Performance Comparison Studies With Real-Life Scenarios in an Experimental Data Taking Context Lever

https://indico.cern.ch/event/304944/session/3/contribution/402/attachments/578582/796733/CHEP2015_Swift_Ceph_v8.pdf

Performance Comparison Studies With Real-Life Scenarios in an Experimental Data Taking Context Leveraging OpenStack Swift & Ceph

 

http://lists.openstack.org/pipermail/openstack/2014-January/004641.html

 

 https://swiftstack.com/blog/2013/04/18/openstack-summit-benchmarking-swift/

 

http://www.g363.com/s/openstack%20swift%20performance%20analysis_p2.html

 

 

>> Hi,
>>
>> This question is specific to Openstack Swift. I am trying to understand
>> just how much is the proxy server a bottleneck when multiple clients are
>> concurrently trying to write to a swift cluster. Has anyone done
>> experiments to measure this? It'll be great to see some results.
>>
>> I see that the proxy-server already has a "workers" config option.
>> However, looks like that is the # of threads in one proxy-server process.
>> Does having multiple proxy-servers themselves, running on different nodes
>> (and having some load-balancer in front of them) help in satisfying more
>> concurrent writes? Or will these multiple proxy-servers also get
>> bottlenecked on the account/container/obj server?
>>
>> Also, looking at the code in swift/proxy-server/controllers/obj.py, it
>> seems that each request that the proxy-server sends to the backend servers
>> (account/container/obj) is synchronous. It does not send the request and go
>> back do accept more requests. Is this one of the reasons why write requests
>> can be slow?
>>
>> Thanks in advance.

##############################################################################################

 

It's not synchronous, each request/eventlet co-rotine will yield/trampoline
back to the reactor/hub on every socket operation that raises EWOULDBLOCK.
 In cases where there's a tight long running read/write loop you'll
normally find a call to eventlet.sleep (or in at least one case a queue) to
avoid starvation.

BRIEF A: In the OpenStack Swift text, which file's code does the question about synchronous requests refer to?
BRIEF B: List every web address that appears in the OpenStack Swift text.
BRIEF C: Reproduce the passage of the OpenStack Swift text from "It's not synchronous, each" up to and including "avoid starvation.".

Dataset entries

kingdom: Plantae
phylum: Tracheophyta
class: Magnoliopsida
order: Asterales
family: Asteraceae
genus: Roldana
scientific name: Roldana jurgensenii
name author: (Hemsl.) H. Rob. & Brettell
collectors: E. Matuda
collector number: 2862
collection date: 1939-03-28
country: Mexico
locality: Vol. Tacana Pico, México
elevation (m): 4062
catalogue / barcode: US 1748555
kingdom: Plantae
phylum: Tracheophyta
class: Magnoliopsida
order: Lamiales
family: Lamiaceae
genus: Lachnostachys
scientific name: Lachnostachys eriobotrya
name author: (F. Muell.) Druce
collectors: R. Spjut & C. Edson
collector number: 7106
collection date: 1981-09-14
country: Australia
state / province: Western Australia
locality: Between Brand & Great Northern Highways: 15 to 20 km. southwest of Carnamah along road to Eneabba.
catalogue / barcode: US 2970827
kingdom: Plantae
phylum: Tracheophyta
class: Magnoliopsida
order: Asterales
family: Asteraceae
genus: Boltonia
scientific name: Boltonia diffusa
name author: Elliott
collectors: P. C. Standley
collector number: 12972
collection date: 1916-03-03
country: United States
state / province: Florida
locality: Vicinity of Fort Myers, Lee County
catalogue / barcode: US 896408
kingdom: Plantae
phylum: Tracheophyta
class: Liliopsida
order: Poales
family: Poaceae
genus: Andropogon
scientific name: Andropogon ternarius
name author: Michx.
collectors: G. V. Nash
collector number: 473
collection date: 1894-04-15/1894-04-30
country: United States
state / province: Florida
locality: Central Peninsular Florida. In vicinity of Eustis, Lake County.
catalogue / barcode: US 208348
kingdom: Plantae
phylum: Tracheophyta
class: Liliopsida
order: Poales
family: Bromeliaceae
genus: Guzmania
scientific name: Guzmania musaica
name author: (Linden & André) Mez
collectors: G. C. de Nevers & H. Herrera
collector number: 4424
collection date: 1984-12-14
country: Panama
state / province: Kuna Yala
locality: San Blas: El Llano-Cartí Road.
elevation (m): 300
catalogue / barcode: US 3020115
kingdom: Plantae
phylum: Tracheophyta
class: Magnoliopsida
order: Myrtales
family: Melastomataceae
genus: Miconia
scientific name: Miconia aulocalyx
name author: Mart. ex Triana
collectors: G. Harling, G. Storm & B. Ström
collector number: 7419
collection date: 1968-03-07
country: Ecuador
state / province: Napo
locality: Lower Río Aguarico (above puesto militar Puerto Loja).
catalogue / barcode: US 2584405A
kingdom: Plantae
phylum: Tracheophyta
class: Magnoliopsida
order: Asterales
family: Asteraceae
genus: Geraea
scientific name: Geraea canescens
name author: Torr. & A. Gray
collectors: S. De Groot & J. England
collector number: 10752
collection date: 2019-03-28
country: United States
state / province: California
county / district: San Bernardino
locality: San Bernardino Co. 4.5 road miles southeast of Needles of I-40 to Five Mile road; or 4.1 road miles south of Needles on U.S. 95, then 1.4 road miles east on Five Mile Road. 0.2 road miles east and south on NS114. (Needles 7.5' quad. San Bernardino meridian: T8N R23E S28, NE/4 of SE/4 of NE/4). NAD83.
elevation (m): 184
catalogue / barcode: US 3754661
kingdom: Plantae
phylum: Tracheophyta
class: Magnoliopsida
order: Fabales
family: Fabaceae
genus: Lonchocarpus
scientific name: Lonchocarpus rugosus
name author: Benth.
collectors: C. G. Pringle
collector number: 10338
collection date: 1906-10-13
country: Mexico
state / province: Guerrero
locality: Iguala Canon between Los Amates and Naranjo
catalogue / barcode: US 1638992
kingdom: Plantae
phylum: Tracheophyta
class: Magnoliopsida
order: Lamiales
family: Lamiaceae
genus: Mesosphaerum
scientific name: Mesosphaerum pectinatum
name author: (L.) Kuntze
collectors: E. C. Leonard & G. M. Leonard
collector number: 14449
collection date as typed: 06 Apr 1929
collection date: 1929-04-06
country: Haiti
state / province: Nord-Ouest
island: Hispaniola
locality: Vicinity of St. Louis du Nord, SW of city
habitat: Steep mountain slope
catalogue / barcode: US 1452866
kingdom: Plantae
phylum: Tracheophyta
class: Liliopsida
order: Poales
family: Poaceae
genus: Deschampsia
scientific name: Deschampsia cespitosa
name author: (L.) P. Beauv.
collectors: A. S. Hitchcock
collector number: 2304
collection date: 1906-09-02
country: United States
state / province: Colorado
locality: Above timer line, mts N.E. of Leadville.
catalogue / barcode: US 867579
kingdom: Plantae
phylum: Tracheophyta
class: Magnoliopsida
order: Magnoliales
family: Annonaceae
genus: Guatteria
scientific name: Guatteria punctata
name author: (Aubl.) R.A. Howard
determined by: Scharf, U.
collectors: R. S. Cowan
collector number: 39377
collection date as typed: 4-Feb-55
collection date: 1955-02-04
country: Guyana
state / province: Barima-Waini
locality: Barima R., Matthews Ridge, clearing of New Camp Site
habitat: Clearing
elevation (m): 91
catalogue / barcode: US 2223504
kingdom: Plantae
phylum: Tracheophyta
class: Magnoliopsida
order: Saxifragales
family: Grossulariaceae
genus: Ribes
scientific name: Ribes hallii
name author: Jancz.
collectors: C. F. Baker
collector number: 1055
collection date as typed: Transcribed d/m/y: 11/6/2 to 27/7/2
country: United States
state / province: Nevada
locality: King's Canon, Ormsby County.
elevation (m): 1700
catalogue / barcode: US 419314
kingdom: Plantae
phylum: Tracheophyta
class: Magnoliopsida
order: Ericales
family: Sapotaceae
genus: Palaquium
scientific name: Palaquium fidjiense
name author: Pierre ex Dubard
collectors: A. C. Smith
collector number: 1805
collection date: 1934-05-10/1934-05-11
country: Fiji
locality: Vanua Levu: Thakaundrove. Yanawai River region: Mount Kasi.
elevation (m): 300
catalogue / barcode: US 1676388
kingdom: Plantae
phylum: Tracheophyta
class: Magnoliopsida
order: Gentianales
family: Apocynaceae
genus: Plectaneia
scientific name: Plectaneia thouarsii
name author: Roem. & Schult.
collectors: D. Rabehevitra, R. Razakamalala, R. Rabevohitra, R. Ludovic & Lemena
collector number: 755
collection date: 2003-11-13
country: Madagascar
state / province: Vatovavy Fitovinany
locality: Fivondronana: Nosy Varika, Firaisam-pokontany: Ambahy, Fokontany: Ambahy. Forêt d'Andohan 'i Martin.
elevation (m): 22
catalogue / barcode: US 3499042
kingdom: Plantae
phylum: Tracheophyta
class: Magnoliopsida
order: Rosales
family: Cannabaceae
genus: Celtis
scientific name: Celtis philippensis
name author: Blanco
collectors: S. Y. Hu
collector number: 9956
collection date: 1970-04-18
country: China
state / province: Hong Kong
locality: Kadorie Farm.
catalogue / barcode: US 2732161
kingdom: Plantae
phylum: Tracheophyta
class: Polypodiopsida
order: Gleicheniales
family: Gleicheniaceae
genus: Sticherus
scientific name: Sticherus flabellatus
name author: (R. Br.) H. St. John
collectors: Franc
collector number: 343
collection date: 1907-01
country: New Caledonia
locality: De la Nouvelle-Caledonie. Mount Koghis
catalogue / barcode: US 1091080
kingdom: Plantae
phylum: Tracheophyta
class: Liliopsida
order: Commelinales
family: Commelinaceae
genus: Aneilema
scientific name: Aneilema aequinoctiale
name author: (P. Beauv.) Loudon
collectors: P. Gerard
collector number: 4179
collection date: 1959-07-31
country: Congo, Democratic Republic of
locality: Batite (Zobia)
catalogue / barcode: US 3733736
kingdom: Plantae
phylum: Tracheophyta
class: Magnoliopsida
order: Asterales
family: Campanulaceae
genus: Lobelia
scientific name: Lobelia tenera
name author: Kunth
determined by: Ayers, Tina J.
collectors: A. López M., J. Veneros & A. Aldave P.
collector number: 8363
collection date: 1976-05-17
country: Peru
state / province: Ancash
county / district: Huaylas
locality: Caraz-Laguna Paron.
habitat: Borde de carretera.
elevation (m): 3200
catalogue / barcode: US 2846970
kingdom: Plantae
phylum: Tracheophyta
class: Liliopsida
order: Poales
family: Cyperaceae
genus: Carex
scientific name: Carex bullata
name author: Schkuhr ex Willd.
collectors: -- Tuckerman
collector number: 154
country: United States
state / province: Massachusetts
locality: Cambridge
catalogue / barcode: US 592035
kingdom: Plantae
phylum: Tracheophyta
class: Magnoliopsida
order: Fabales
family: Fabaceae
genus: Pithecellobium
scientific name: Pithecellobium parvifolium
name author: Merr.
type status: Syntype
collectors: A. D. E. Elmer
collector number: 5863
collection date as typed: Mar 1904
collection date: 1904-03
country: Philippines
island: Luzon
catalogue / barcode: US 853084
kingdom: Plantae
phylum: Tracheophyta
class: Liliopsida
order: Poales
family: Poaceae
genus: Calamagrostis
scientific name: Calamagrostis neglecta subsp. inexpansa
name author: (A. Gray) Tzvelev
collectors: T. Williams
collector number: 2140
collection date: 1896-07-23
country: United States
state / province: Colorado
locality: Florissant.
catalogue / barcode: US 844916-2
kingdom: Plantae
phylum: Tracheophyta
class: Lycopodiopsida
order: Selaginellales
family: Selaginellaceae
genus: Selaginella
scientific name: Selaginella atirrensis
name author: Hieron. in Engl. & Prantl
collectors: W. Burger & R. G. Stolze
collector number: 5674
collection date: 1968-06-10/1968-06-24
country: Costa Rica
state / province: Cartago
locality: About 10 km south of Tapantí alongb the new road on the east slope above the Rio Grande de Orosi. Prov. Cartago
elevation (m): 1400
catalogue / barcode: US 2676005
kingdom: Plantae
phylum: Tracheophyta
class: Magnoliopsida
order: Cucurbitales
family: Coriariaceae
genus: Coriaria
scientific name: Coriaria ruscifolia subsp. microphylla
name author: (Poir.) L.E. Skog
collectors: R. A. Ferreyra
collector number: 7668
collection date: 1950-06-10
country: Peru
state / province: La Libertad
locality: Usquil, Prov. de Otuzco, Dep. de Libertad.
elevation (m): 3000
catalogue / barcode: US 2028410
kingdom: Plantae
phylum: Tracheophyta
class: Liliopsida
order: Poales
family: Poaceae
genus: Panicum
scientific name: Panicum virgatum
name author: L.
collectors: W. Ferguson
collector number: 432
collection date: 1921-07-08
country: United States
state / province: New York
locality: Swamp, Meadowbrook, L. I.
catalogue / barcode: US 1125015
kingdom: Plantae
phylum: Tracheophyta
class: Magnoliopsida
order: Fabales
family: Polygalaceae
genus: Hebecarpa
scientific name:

EXERCISE RESPONSE A: swift/proxy-server/controllers/obj.py

EXERCISE RESPONSE B:
- https://indico.cern.ch/event/304944/session/3/contribution/402/attachments/578582/796733/CHEP2015_Swift_Ceph_v8.pdf
- http://lists.openstack.org/pipermail/openstack/2014-January/004641.html
- https://swiftstack.com/blog/2013/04/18/openstack-summit-benchmarking-swift/
- http://www.g363.com/s/openstack%20swift%20performance%20analysis_p2.html

EXERCISE RESPONSE C:
It's not synchronous, each request/eventlet co-rotine will yield/trampoline
back to the reactor/hub on every socket operation that raises EWOULDBLOCK.
 In cases where there's a tight long running read/write loop you'll
normally find a call to eventlet.sleep (or in at least one case a queue) to
avoid starvation.